EXERCISE AIM =
Please quote every line of the entries below word for word, changing nothing.

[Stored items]
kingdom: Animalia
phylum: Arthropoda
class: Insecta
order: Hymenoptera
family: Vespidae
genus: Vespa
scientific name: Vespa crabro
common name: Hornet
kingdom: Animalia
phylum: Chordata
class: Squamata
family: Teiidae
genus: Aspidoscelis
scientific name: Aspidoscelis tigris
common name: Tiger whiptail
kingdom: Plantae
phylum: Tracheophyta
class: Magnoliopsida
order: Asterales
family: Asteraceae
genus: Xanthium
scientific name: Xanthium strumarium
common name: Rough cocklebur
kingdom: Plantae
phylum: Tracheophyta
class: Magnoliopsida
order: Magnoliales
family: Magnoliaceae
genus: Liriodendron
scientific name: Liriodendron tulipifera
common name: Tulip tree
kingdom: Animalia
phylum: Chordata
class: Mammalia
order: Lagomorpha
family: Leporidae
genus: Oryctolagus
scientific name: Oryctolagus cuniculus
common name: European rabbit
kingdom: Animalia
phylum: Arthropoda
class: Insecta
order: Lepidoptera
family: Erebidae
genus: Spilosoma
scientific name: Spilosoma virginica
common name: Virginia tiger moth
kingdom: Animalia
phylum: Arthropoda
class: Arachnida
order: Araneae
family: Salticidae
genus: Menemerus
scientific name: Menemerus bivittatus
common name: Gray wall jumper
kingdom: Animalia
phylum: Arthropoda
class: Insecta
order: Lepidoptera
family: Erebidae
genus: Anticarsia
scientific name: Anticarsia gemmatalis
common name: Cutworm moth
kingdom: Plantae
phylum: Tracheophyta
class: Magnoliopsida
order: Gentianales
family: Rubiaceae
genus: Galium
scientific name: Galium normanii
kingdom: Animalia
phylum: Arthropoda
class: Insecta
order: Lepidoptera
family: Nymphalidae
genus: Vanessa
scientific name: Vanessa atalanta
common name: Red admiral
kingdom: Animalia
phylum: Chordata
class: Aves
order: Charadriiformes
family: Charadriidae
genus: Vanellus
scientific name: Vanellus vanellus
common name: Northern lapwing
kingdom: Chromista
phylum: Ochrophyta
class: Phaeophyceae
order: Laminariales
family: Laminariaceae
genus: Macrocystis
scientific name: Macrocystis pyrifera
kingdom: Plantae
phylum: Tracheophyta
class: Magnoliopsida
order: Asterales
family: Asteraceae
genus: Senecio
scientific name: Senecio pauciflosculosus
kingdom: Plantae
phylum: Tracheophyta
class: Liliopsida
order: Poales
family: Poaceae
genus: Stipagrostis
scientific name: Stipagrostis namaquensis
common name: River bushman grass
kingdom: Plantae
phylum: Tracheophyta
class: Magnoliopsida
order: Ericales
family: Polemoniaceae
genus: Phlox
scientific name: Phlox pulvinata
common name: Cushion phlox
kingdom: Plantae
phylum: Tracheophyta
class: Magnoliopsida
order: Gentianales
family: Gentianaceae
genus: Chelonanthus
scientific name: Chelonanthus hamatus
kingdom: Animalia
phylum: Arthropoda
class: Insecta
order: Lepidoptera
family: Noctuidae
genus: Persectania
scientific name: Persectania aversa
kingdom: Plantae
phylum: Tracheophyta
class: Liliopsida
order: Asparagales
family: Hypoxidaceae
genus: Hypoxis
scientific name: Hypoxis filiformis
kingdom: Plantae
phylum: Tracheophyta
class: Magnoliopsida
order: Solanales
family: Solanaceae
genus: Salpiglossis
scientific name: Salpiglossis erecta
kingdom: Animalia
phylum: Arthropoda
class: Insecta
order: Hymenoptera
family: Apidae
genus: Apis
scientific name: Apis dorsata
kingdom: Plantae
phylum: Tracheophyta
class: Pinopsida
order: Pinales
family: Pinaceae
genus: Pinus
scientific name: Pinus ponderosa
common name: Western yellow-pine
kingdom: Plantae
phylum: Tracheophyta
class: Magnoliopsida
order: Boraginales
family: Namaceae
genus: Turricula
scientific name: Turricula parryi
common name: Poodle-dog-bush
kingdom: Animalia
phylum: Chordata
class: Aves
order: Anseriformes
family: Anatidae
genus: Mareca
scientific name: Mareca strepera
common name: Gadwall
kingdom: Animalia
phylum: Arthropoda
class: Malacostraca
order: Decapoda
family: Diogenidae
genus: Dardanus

EXERCISE RESPONSE =
kingdom: Animalia
phylum: Arthropoda
class: Insecta
order: Hymenoptera
family: Vespidae
genus: Vespa
scientific name: Vespa crabro
common name: Hornet
kingdom: Animalia
phylum: Chordata
class: Squamata
family: Teiidae
genus: Aspidoscelis
scientific name: Aspidoscelis tigris
common name: Tiger whiptail
kingdom: Plantae
phylum: Tracheophyta
class: Magnoliopsida
order: Asterales
family: Asteraceae
genus: Xanthium
scientific name: Xanthium strumarium
common name: Rough cocklebur
kingdom: Plantae
phylum: Tracheophyta
class: Magnoliopsida
order: Magnoliales
family: Magnoliaceae
genus: Liriodendron
scientific name: Liriodendron tulipifera
common name: Tulip tree
kingdom: Animalia
phylum: Chordata
class: Mammalia
order: Lagomorpha
family: Leporidae
genus: Oryctolagus
scientific name: Oryctolagus cuniculus
common name: European rabbit
kingdom: Animalia
phylum: Arthropoda
class: Insecta
order: Lepidoptera
family: Erebidae
genus: Spilosoma
scientific name: Spilosoma virginica
common name: Virginia tiger moth
kingdom: Animalia
phylum: Arthropoda
class: Arachnida
order: Araneae
family: Salticidae
genus: Menemerus
scientific name: Menemerus bivittatus
common name: Gray wall jumper
kingdom: Animalia
phylum: Arthropoda
class: Insecta
order: Lepidoptera
family: Erebidae
genus: Anticarsia
scientific name: Anticarsia gemmatalis
common name: Cutworm moth
kingdom: Plantae
phylum: Tracheophyta
class: Magnoliopsida
order: Gentianales
family: Rubiaceae
genus: Galium
scientific name: Galium normanii
kingdom: Animalia
phylum: Arthropoda
class: Insecta
order: Lepidoptera
family: Nymphalidae
genus: Vanessa
scientific name: Vanessa atalanta
common name: Red admiral
kingdom: Animalia
phylum: Chordata
class: Aves
order: Charadriiformes
family: Charadriidae
genus: Vanellus
scientific name: Vanellus vanellus
common name: Northern lapwing
kingdom: Chromista
phylum: Ochrophyta
class: Phaeophyceae
order: Laminariales
family: Laminariaceae
genus: Macrocystis
scientific name: Macrocystis pyrifera
kingdom: Plantae
phylum: Tracheophyta
class: Magnoliopsida
order: Asterales
family: Asteraceae
genus: Senecio
scientific name: Senecio pauciflosculosus
kingdom: Plantae
phylum: Tracheophyta
class: Liliopsida
order: Poales
family: Poaceae
genus: Stipagrostis
scientific name: Stipagrostis namaquensis
common name: River bushman grass
kingdom: Plantae
phylum: Tracheophyta
class: Magnoliopsida
order: Ericales
family: Polemoniaceae
genus: Phlox
scientific name: Phlox pulvinata
common name: Cushion phlox
kingdom: Plantae
phylum: Tracheophyta
class: Magnoliopsida
order: Gentianales
family: Gentianaceae
genus: Chelonanthus
scientific name: Chelonanthus hamatus
kingdom: Animalia
phylum: Arthropoda
class: Insecta
order: Lepidoptera
family: Noctuidae
genus: Persectania
scientific name: Persectania aversa
kingdom: Plantae
phylum: Tracheophyta
class: Liliopsida
order: Asparagales
family: Hypoxidaceae
genus: Hypoxis
scientific name: Hypoxis filiformis
kingdom: Plantae
phylum: Tracheophyta
class: Magnoliopsida
order: Solanales
family: Solanaceae
genus: Salpiglossis
scientific name: Salpiglossis erecta
kingdom: Animalia
phylum: Arthropoda
class: Insecta
order: Hymenoptera
family: Apidae
genus: Apis
scientific name: Apis dorsata
kingdom: Plantae
phylum: Tracheophyta
class: Pinopsida
order: Pinales
family: Pinaceae
genus: Pinus
scientific name: Pinus ponderosa
common name: Western yellow-pine
kingdom: Plantae
phylum: Tracheophyta
class: Magnoliopsida
order: Boraginales
family: Namaceae
genus: Turricula
scientific name: Turricula parryi
common name: Poodle-dog-bush
kingdom: Animalia
phylum: Chordata
class: Aves
order: Anseriformes
family: Anatidae
genus: Mareca
scientific name: Mareca strepera
common name: Gadwall
kingdom: Animalia
phylum: Arthropoda
class: Malacostraca
order: Decapoda
family: Diogenidae
genus: Dardanus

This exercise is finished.